_YOUR ASSIGNMENT:_ Answer with one number: the count of lines in the listing below that hold the word "neck".
Segment Start: PROVIDED ENTRIES
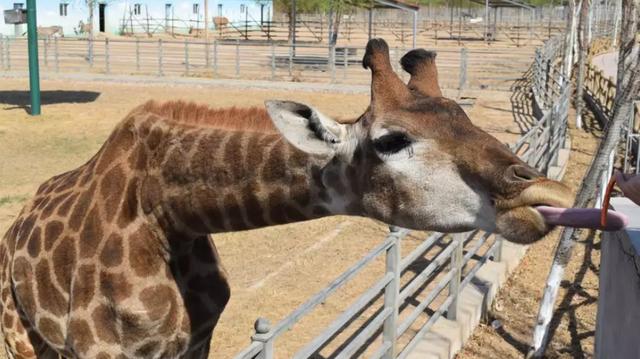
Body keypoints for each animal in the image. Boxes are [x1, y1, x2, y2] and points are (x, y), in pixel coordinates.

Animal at [0, 38, 576, 358]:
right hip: (21, 334)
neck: (167, 214)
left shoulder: (196, 341)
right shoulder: (97, 349)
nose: (547, 190)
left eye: (464, 114)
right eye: (391, 140)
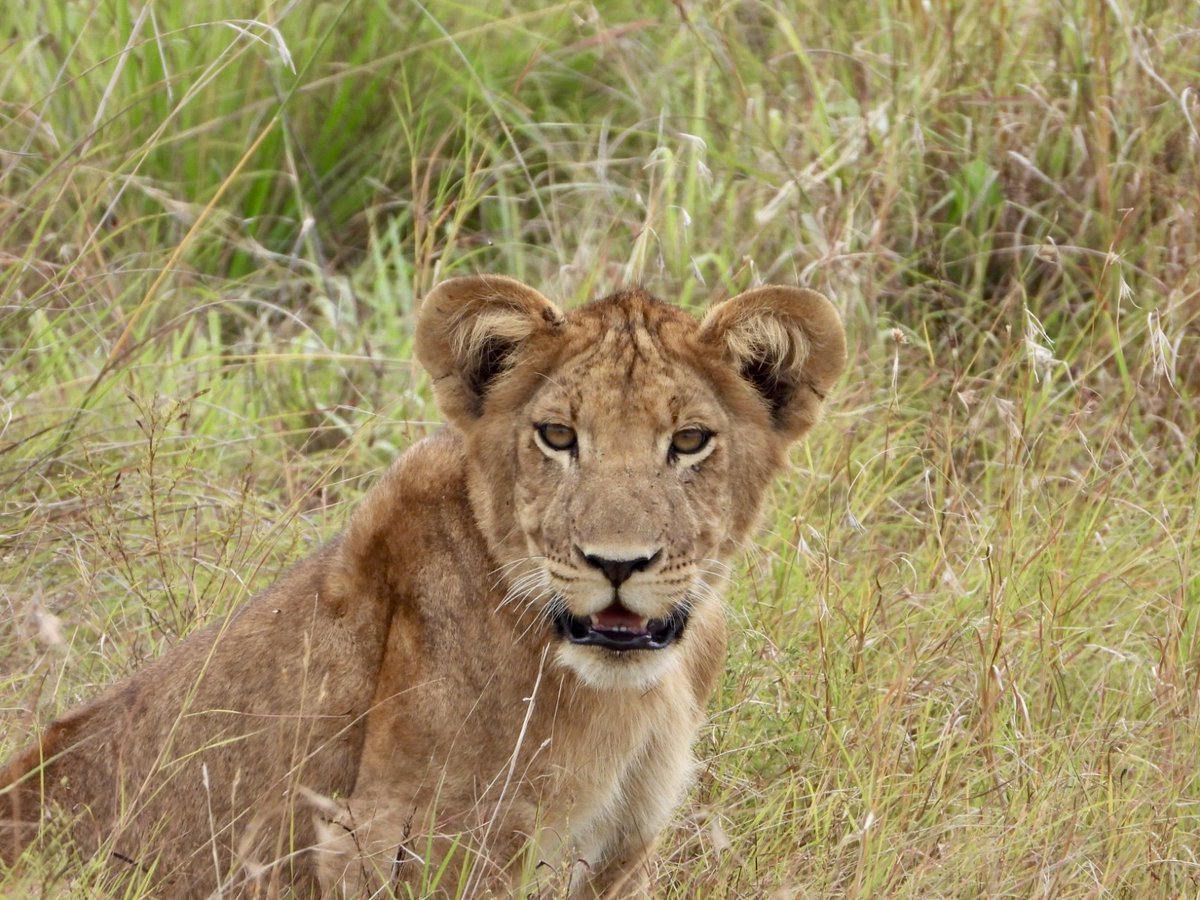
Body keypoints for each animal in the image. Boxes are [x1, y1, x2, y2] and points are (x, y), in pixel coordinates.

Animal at [0, 275, 846, 897]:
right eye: (558, 436)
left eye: (691, 441)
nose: (617, 564)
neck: (622, 694)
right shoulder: (396, 839)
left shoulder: (622, 854)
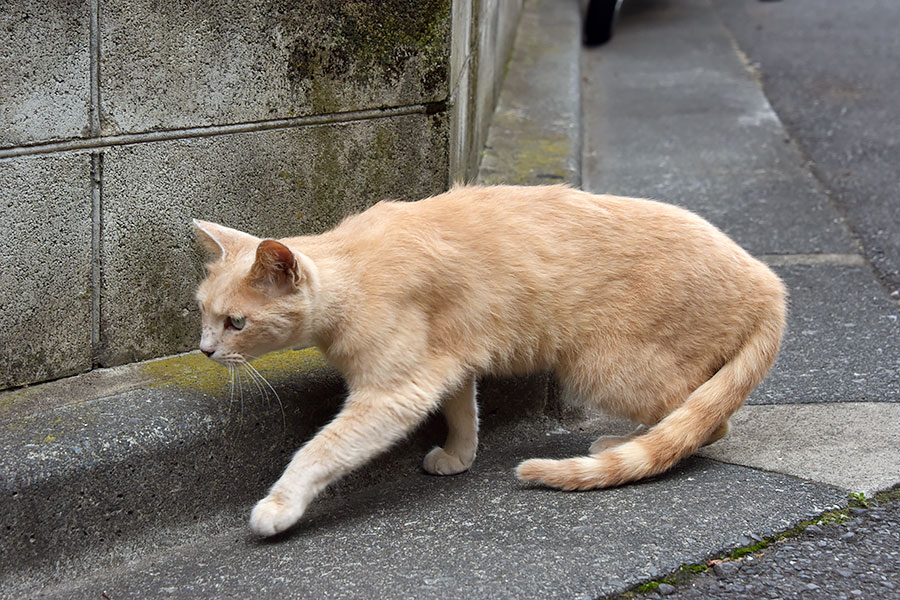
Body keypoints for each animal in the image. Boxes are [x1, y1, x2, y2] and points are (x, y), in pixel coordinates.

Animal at [193, 185, 784, 536]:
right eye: (202, 312)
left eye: (236, 323)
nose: (204, 350)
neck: (352, 271)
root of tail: (768, 279)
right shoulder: (445, 364)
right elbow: (462, 413)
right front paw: (460, 456)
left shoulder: (394, 392)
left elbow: (319, 451)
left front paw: (279, 506)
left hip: (605, 369)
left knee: (705, 420)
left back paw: (625, 443)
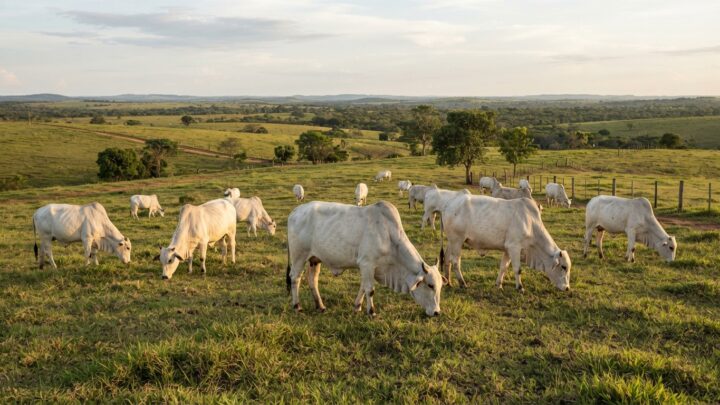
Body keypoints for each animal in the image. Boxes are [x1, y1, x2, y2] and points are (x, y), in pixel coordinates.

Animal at [286, 201, 446, 316]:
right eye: (430, 285)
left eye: (440, 286)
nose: (437, 312)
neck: (389, 236)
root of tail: (296, 211)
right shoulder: (367, 263)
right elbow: (370, 289)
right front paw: (371, 312)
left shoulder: (369, 268)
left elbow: (363, 287)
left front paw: (357, 307)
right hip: (299, 256)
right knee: (295, 278)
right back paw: (297, 306)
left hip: (314, 259)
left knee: (312, 280)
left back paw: (320, 306)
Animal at [441, 195, 571, 291]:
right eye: (563, 267)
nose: (567, 288)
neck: (531, 222)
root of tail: (448, 204)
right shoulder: (514, 247)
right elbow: (517, 269)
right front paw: (520, 287)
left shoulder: (508, 249)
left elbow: (503, 267)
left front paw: (498, 285)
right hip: (457, 240)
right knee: (455, 262)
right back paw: (462, 283)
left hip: (452, 241)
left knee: (447, 258)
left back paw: (448, 281)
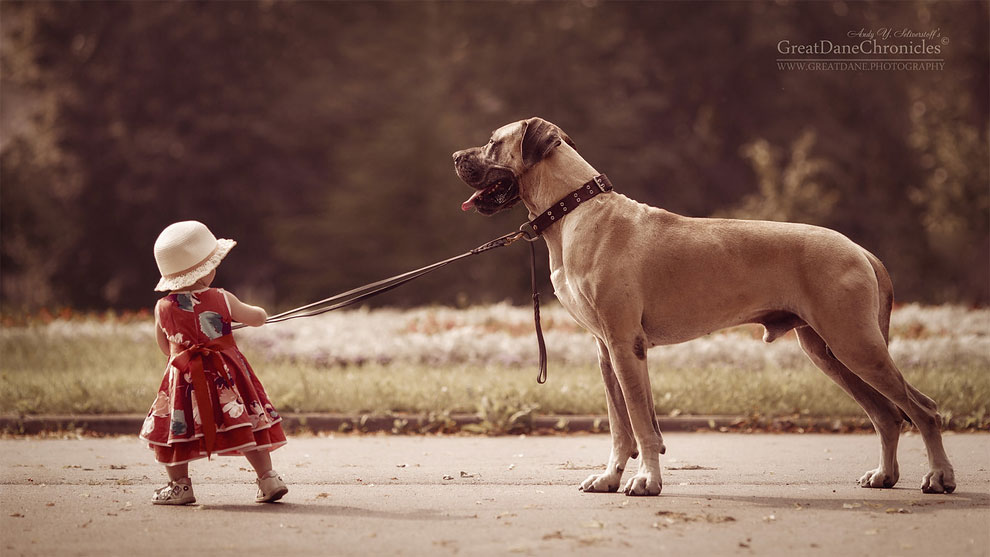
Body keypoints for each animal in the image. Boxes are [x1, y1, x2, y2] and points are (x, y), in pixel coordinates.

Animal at [454, 116, 956, 496]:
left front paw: (646, 481)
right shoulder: (605, 349)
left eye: (493, 143)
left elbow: (641, 423)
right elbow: (620, 425)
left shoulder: (625, 344)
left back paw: (938, 476)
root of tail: (860, 250)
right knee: (887, 415)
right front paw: (610, 477)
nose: (456, 157)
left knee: (923, 409)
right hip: (828, 350)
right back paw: (885, 475)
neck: (573, 210)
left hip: (854, 343)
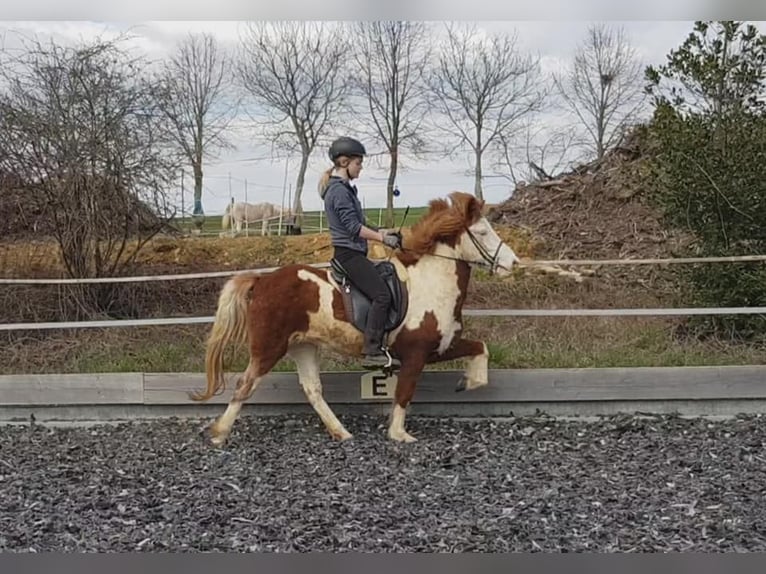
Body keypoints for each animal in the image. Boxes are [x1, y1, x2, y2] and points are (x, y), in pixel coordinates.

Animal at [191, 191, 520, 444]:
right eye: (482, 233)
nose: (513, 263)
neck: (431, 281)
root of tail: (262, 280)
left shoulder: (441, 346)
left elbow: (480, 349)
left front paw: (469, 383)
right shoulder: (416, 353)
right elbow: (404, 392)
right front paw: (399, 434)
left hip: (303, 346)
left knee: (312, 389)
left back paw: (341, 432)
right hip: (269, 347)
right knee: (245, 384)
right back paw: (219, 434)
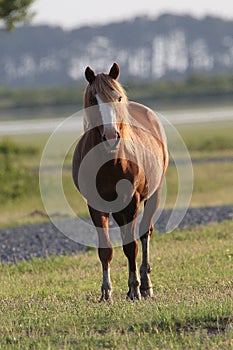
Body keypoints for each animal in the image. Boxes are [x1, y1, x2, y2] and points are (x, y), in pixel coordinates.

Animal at [72, 63, 168, 300]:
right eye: (93, 100)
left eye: (117, 98)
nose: (110, 135)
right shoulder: (95, 205)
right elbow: (105, 249)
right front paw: (106, 291)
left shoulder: (131, 201)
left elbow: (131, 246)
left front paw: (134, 288)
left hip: (153, 194)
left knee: (144, 234)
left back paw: (146, 285)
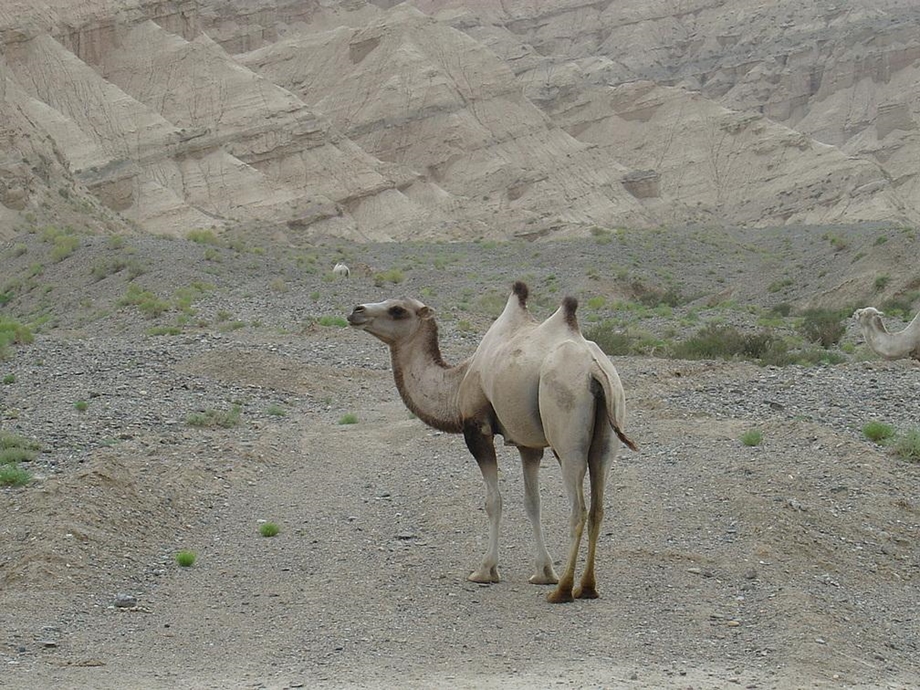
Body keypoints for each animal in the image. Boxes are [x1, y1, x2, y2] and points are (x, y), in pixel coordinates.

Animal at [344, 280, 632, 600]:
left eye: (397, 310)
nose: (356, 311)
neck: (458, 382)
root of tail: (595, 371)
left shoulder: (477, 429)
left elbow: (493, 500)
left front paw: (486, 570)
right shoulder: (528, 444)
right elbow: (533, 502)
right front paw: (543, 572)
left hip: (567, 437)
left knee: (578, 509)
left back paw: (563, 591)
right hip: (606, 436)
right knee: (598, 507)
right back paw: (588, 587)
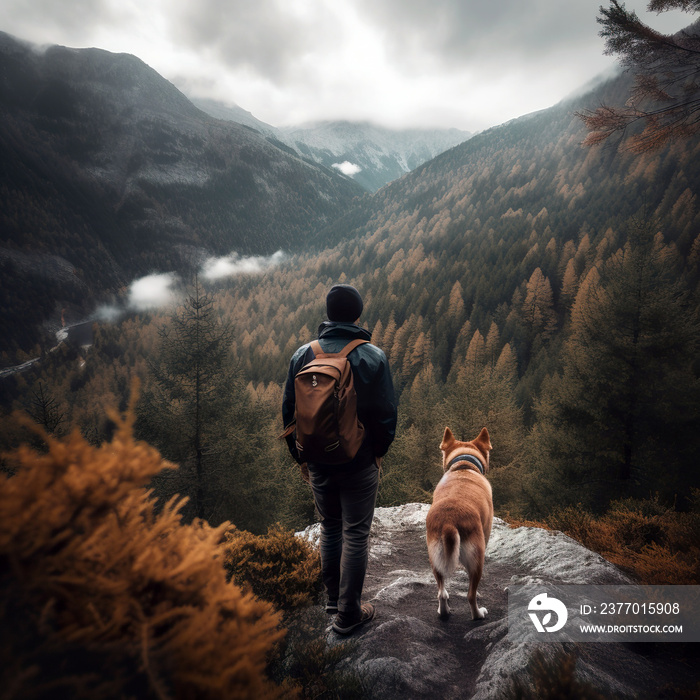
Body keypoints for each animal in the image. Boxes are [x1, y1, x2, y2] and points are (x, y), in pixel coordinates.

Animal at [424, 426, 494, 616]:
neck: (463, 465)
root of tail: (449, 521)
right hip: (476, 558)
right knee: (470, 595)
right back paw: (479, 614)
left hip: (435, 558)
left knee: (441, 592)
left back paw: (444, 611)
Segment End: PROVIDED ENTRIES
_ANSWER FOR THIS EXERCISE:_ 9